• **Required work**
a - Please retype the interview excerpt below word for word, between "So in a way" and "been Julie Davis.", inclusive.
b - Answer these questions using the interview excerpt below:
(i) At what time does the speaker say the last meeting of the day takes place?
(ii) What does the speaker name as the output?
(iii) Whose name is given for the story about how the machinery of government springs into action?
c - Translate this sentence from the interview excerpt below into Spanish: "The TV is his input, and then his output is the phone."
==== Provided passage
And then also at the end of the day, he’ll have his last meeting — depending if he’s got events or whatever — at 4:00. And then he goes back to the residence. So there’s sort of, he doesn’t sleep very much, so there’s 12 hours of ungoverned time. If you go around Capitol Hill, as I’m sure you do, and talk to Republicans on the Hill and say, “When’s the last time you heard from Trump?” It’s often when they’ve been on “Fox and Friends” and they got a call from him saying how good they were or whatever.

So in a way the television, he’s so improvisational and reactive. The TV is his input, and then his output is the phone. Or dual input. So he’ll see a story, the caravan on Fox, he’ll call, whatever, Kirstjen Nielsen or Lou Dobbs or whoever and get some more input. That begins to set the government … You guys did a great story on this, actually. How the machinery of government kind of springs into action. I think it might have been Julie Davis.

It was Julie Davis.

Yeah, it was a great story.

It was exceptional.
========
==== Data records
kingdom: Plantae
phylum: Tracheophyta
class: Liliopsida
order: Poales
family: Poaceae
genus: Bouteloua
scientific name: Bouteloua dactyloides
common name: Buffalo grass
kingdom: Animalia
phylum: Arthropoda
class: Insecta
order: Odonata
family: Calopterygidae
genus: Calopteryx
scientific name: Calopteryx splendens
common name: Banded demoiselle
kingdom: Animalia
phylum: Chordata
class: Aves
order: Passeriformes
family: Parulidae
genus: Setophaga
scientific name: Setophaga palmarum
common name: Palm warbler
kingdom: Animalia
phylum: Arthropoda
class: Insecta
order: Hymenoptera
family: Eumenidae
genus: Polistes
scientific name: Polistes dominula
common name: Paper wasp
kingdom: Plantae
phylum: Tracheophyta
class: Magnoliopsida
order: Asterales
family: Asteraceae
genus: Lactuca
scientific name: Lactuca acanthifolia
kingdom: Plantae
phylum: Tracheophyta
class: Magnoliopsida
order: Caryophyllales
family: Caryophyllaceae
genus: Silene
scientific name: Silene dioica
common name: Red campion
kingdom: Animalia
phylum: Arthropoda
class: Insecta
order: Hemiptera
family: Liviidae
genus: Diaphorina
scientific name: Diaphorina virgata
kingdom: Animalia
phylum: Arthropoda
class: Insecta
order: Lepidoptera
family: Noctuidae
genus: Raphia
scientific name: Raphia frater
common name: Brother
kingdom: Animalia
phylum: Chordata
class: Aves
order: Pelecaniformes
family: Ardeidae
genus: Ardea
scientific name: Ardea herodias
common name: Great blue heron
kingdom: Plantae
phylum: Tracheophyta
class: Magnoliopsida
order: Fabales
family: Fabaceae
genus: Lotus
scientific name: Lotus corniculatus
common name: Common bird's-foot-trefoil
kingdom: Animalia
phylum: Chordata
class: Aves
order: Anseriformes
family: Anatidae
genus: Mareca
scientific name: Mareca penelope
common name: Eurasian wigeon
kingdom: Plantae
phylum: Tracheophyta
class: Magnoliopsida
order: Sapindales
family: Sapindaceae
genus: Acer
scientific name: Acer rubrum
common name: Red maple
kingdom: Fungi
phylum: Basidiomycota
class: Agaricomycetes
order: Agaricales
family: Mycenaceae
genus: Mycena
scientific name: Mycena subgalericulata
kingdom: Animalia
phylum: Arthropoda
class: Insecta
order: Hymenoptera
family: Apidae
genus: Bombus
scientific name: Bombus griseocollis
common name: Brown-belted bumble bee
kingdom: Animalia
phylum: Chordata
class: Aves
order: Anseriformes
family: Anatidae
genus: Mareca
========
• **Solution set**
a -
So in a way the television, he’s so improvisational and reactive. The TV is his input, and then his output is the phone. Or dual input. So he’ll see a story, the caravan on Fox, he’ll call, whatever, Kirstjen Nielsen or Lou Dobbs or whoever and get some more input. That begins to set the government … You guys did a great story on this, actually. How the machinery of government kind of springs into action. I think it might have been Julie Davis.

b -
(i) 4:00
(ii) The phone
(iii) Julie Davis

c - La televisión es su entrada, y luego su salida es el teléfono.